Most of the photos for the ’56 HRM feature were taken earlier (with flathead) at the Lakewood Drive-in. Most California rodders would eschew a deeply channeled ’34 coupe with a ’32 grille, but the lines and proportions on this one look pretty good.
After adding the Hemi, with more chrome and polish and bright red hoses and wires, Jim took the car to Barris’s for some relatively ugly–though minor–flames and some striping by Jeffries. Did I mention dapper? Yes, those are blue suede shoes Jim’s wearing.
The final addition, seen at another outdoor show (note trophies already won), was one of Barris’s horizontal bar grilles. Then, in ’57, Jim took the car back to Barris for “fancier paint.” He said Barris took it apart, did a few things he didn’t ask for, such as fairing the door hinges, but then the infamous fire struck the Barris shop. Fortunately Jim’s car was in a different room, wasn’t damaged, but never got further work done or reassembly.
So this is how I found Jim’s coupe at City Body Works ten years ago. You can see Barris’s faired hinges and grille. You might also notice that Jim started to add a narrowed 9-inch rear at some point, and had added rear wheel tubs. He said this shop was supposed to paint the car a brighter yellow.
Then Jim took me up to his house and small llama farm in the foothills where he showed me the original red and chrome Chrysler Hemi, now sporting four 97s. And surprise, surprise–look what’s covering the walls. There’s no question that Jim’s a neatnik, and his hanging tool set had grown to cover three walls at that point. But remember, this was ten years ago. Now things get mysterious.

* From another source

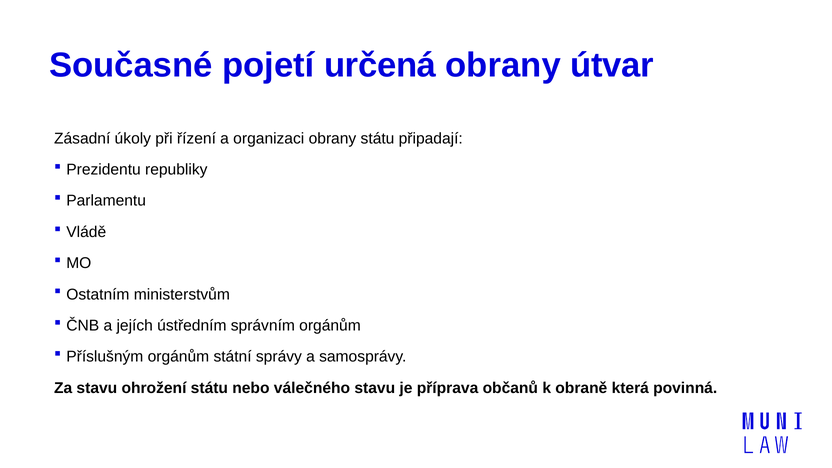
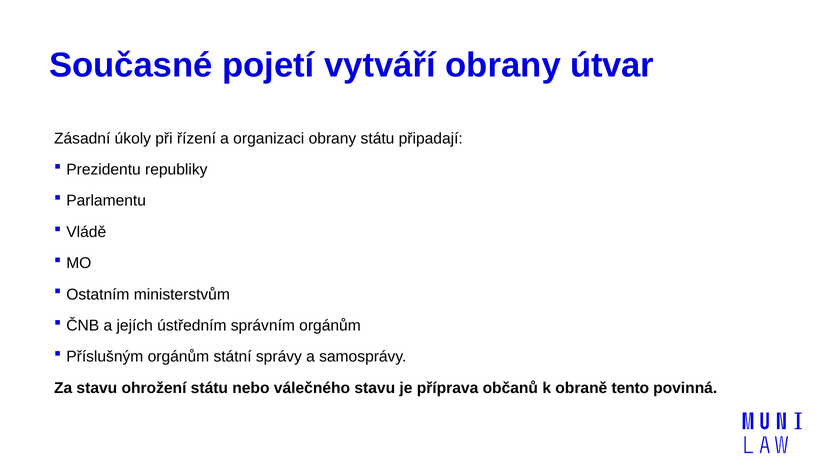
určená: určená -> vytváří
která: která -> tento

I started on this a couple weeks ago. I dug all these photos out of my files for the book, along with my notes I gathered at the time. First thing I did was call the phone number I had for Jim, with some doubts. Yep, no longer in service. I checked obituaries for Bakersfield. He wasn’t listed there. I had a card from City Body Works, so I called there, and got a recording saying “We’ll call you back when we’ve got time,” or some such. No call back. So I searched for a Griepsma in Bakersfield. It’s not a common name. Somehow I came across a listing for a Jim and Curtis Griepsma Garage or body shop. In fact, it had the name “Renegade” in it somehow. So I went to that site, and there were 3 or 4 photos of the coupe, up on wheels of some sort, with the engine (looking just like the photo above) installed, along with the grille. Some parts of the car were a bright yellow, but others were primered. I can’t remember, I only saw it once. But it looked hurriedly assembled. I can’t remember if there was an address. But there was no phone number; there was only a box to write a text message. So I did, saying who I was and hoping to follow up. No reply. Nada.

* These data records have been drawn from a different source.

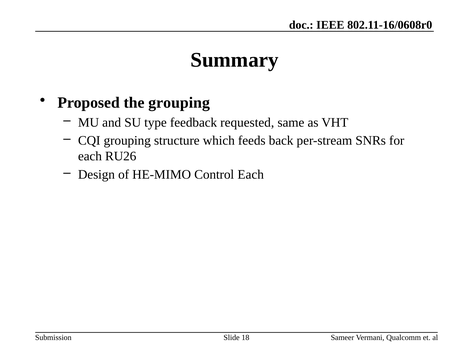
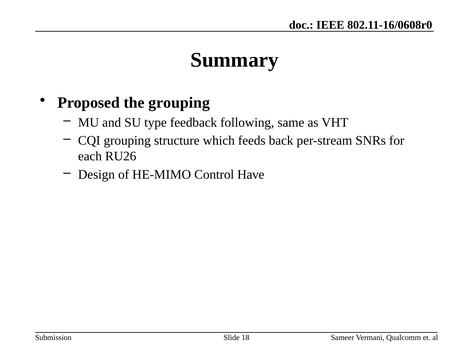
requested: requested -> following
Control Each: Each -> Have
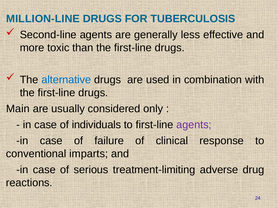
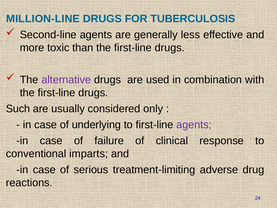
alternative colour: blue -> purple
Main: Main -> Such
individuals: individuals -> underlying
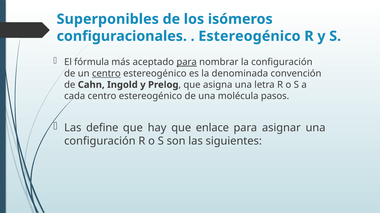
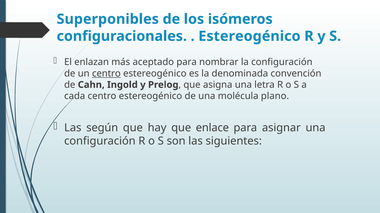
fórmula: fórmula -> enlazan
para at (187, 62) underline: present -> none
pasos: pasos -> plano
define: define -> según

It gets better…or worse. I found two phone numbers for Curtis Griepsma on line–neither good. I tried finding the shop again, on the net. Nothing. I tried calling the City Body Works to see if they knew where the car went. Their number is now “No longer in service.” So I went back to the web, searching for several name variations of the Griepsma shop (and photos) I had found. Absolutely nothing. Vanished. Very weird. Frustrating. But, as far as I’m concerned, end of story. Sure, that car’s somewhere. Might turn up. But meanwhile I’ve got new column topics waiting in line like jetliners trying to land at LAX. Stay tuned to see what comes next.
P.S. It looks like as of this morning (3/22) the Renegade Hot Rod Shop has their web site back up, and my ace internet manager Sabina not only found it, but added a link to it, so you can click on it to see even more photos that they have added of the current state of the Griepsma ’34. However, they still list no address, phone number, or contact name, just a box where you can leave a text message. I still haven’t gotten a reply to mine.